* _WORK ORDER_
Reproduce verbatim the line containing "TABLE 2 | Western" and every line that follows it through the end of the entries below, omitting all pictures.

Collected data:
◇ ◇ ◇
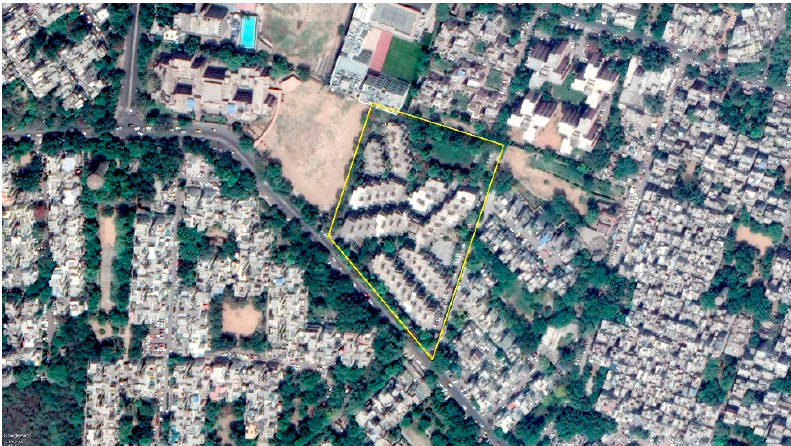
Figure 2. Satellite image of the Yamuna Apartments complex located in the Alaknanda neighbourhood of south-east Delhi (Image courtesy of Google Earth).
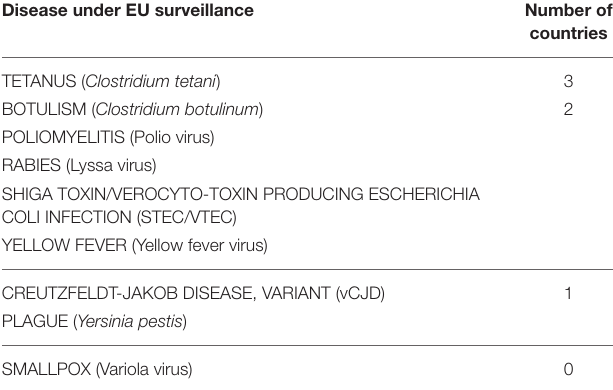
TABLE 2 | Western Balkan countries’ capacities to confirm cases by primary and/or reference laboratory for the following notifiable 53 communicable diseases as per EU acquis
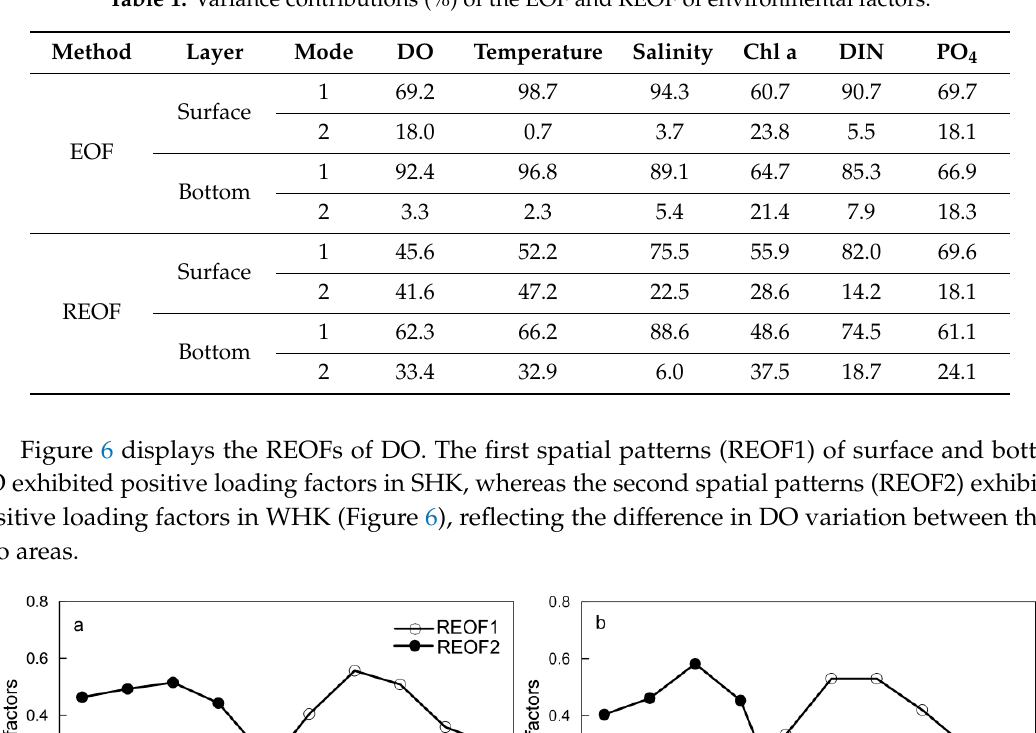
Table 2. Correlation coefficients between the REOFs of DO and those of other environmental factors.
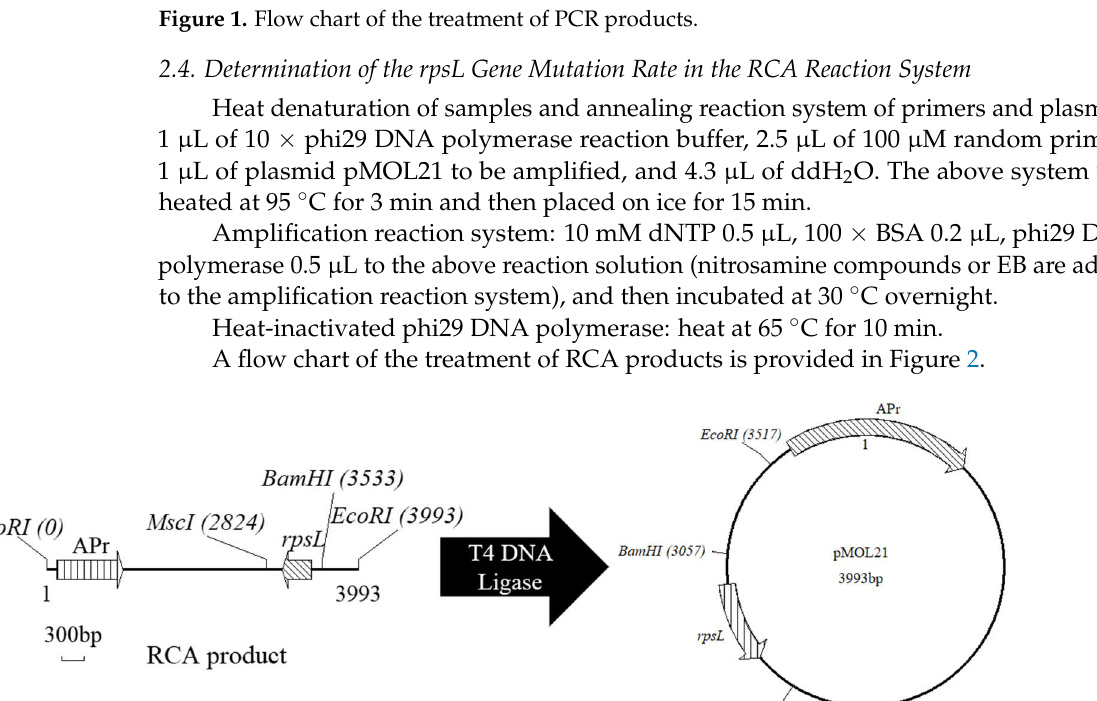
Figure 1. Flow chart of the treatment of PCR products.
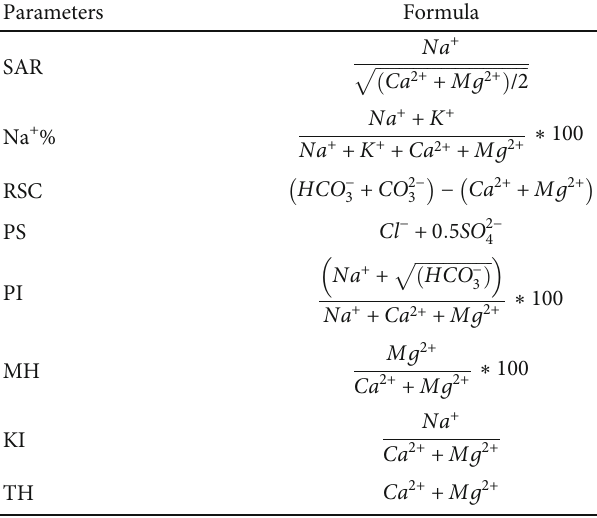
Table 4: Irrigation water quality evaluation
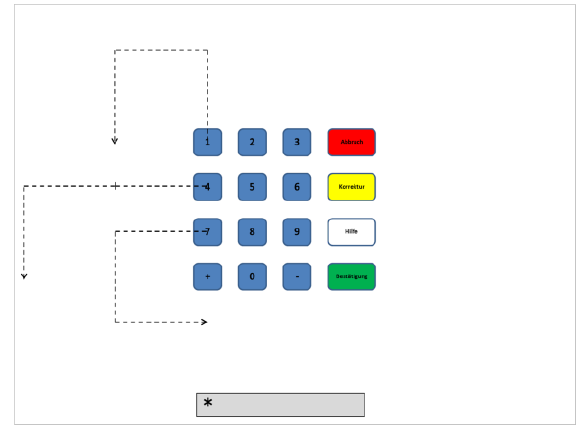
Figure 1. PIN interface with exemplary button movements (dashed lines).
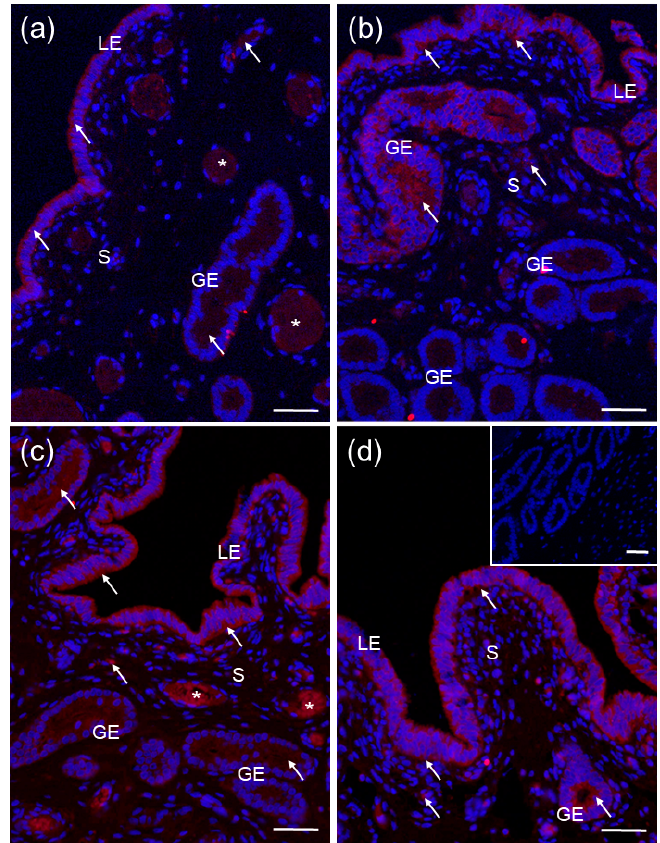
Figure 5. Representative micrographs of CYP24A1 immunofluorescent localization within porcine uterus on days 2–5 ( a ), 10–12 ( b ), 15–16 ( c ) and 18–20 ( d ) of the estrous cycle. Immunoreactive proteins were visualized using a Cy3 detection system (red). Nuclei were counterstained with DAPI (blue). Positive signal ( arrows ) was only found in the cytoplasm of luminal (LE) and glandular (GE) epithelial cells of the endometrium. Negative control ( d inset) was obtained by the replacement of primary antibody by non–immune rabbit IgG. S, stroma; asterisks (*), blood vessels. Bar = 50 µm.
◇ ◇ ◇
* _ANSWER BOX_
TABLE 2 | Western Balkan countries’ capacities to confirm cases by primary and/or reference laboratory for the following notifiable 53 communicable diseases as per EU acquis
Table 2. Correlation coefficients between the REOFs of DO and those of other environmental factors.
Figure 1. Flow chart of the treatment of PCR products.
Table 4: Irrigation water quality evaluation
Figure 1. PIN interface with exemplary button movements (dashed lines).
Figure 5. Representative micrographs of CYP24A1 immunofluorescent localization within porcine uterus on days 2–5 ( a ), 10–12 ( b ), 15–16 ( c ) and 18–20 ( d ) of the estrous cycle. Immunoreactive proteins were visualized using a Cy3 detection system (red). Nuclei were counterstained with DAPI (blue). Positive signal ( arrows ) was only found in the cytoplasm of luminal (LE) and glandular (GE) epithelial cells of the endometrium. Negative control ( d inset) was obtained by the replacement of primary antibody by non–immune rabbit IgG. S, stroma; asterisks (*), blood vessels. Bar = 50 µm.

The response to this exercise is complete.